Either yes or no, indicating whether the autotagger should use multiple threads. This makes things faster but may behave strangely. Defaults to yes.
Either yes or no; whether to use color in console output (currently only in the import command). Turn this off if your terminal doesn’t support ANSI colors.
The amount of time that the SQLite library should wait before raising an exception when the database lock is contended. This should almost never need to be changed except on very slow systems. Defaults to 5.0 (5 seconds).

Either yes or no. When enabled in conjunction with import_copy, deletes original files after they are copied into your library. Has no effect if the importer is in import_move mode or “leave files in place” mode. Defaults to no.

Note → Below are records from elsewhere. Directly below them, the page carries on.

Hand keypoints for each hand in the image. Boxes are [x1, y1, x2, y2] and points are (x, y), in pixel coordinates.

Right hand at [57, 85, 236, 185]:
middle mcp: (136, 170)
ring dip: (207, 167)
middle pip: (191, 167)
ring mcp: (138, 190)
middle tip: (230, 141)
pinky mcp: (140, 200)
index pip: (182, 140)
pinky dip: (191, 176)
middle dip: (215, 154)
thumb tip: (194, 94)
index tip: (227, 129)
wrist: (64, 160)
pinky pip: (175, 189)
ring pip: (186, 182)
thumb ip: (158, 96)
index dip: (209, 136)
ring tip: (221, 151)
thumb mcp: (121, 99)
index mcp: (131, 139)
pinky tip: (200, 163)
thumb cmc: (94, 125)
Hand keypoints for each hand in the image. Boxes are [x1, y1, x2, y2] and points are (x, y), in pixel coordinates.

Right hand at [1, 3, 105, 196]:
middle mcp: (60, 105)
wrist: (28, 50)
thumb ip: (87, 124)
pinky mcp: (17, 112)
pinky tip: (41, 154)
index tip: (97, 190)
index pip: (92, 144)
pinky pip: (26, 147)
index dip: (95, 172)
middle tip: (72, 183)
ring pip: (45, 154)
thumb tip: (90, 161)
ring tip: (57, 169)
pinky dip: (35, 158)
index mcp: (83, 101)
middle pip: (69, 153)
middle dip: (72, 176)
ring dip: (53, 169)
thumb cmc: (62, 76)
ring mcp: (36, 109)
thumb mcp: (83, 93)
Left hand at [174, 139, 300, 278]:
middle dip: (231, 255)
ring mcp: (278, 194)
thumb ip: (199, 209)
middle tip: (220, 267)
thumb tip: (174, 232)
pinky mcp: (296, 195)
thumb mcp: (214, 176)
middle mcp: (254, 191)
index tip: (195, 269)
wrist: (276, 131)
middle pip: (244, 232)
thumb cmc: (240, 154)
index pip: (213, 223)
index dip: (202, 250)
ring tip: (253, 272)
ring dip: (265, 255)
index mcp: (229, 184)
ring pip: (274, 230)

This option is historical and deprecated: it’s almost always more appropriate to use import_move instead.

Path Format Configuration

You can also configure the directory hierarchy beets uses to store music. These settings appear under the [paths] section (rather than the main [beets] section we used above). Each string is a template string that can refer to metadata fields like $artist or $title. The filename extension is added automatically. At the moment, you can specify three special paths: default for most releases, comp for “various artist” releases with no dominant artist, and singleton for non-album tracks. The defaults look like this:

default: $albumartist/$album%aunique{}/$track $title
singleton: Non-Album/$artist/$title
comp: Compilations/$album%aunique{}/$track $title

Note the use of $albumartist instead of $artist; this ensure that albums will be well-organized. For more about these format strings, see Path Formats. The aunique{} function ensures that identically-named albums are placed in different directories; see Album Disambiguation for details.

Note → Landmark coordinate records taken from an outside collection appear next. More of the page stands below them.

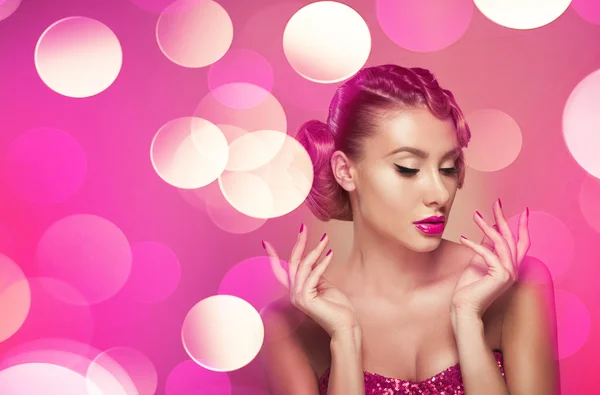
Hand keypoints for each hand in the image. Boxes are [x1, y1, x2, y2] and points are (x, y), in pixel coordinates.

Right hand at [262, 224, 360, 337]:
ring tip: (326, 239)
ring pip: (304, 266)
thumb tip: (313, 257)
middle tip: (303, 227)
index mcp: (295, 290)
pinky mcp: (305, 299)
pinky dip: (322, 263)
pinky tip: (330, 253)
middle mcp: (293, 293)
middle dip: (299, 243)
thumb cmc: (338, 307)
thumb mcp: (324, 285)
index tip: (264, 242)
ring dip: (316, 250)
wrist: (345, 326)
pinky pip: (313, 274)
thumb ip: (315, 272)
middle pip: (292, 263)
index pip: (280, 271)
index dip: (272, 256)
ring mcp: (297, 297)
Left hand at [451, 199, 530, 319]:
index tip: (523, 211)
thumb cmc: (469, 287)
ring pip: (501, 243)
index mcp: (511, 266)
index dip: (523, 226)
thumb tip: (489, 230)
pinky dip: (474, 244)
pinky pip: (488, 253)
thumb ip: (486, 247)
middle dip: (503, 218)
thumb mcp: (478, 262)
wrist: (464, 308)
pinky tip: (463, 238)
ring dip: (486, 227)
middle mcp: (514, 269)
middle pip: (512, 238)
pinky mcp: (500, 276)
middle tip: (496, 202)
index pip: (522, 243)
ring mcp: (509, 273)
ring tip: (474, 215)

In addition to default, comp, and singleton, you can condition path queries based on beets queries (see Queries). There’s one catch: because the : character is reserved for separating the query from the template string, the _ character is substituted for : in these queries. This means that a config file like this:

albumtype_soundtrack: Soundtracks/$album/$track $title

will place soundtrack albums in a separate directory. The queries are tested in the order they appear in the configuration file, meaning that if an item matches multiple queries, beets will use the path format for the first matching query.

Note that the special singleton and comp path format conditions are, in fact, just shorthand for the explicit queries singleton_true and comp_true. In contrast, default is special and has no query equivalent: the default format is only used if no queries match.


Here’s an example file:

library: /var/music.blb
directory: /var/mp3
path_format: $genre/$artist/$album/$track $title
import_copy: yes
import_write: yes
import_resume: ask
import_art: yes
import_quiet_fallback: skip
import_timid: no
import_log: beetslog.txt
ignore: .AppleDouble ._* *~ .DS_Store
art_filename: albumart
plugins: bpd
pluginpath: ~/beets/myplugins
threaded: yes
color: yes

default: $genre/$albumartist/$album/$track $title
singleton: Singletons/$artist - $title
comp: $genre/$album/$track $title
albumtype_soundtrack: Soundtracks/$album/$track $title

port: 6600
password: seekrit

(That [bpd] section configures the optional BPD plugin.)


The configuration file is typically located at $HOME/.beetsconfig. If you want to store your .beetsconfig file somewhere else for whatever reason, you can specify its path by setting the BEETSCONFIG environment variable.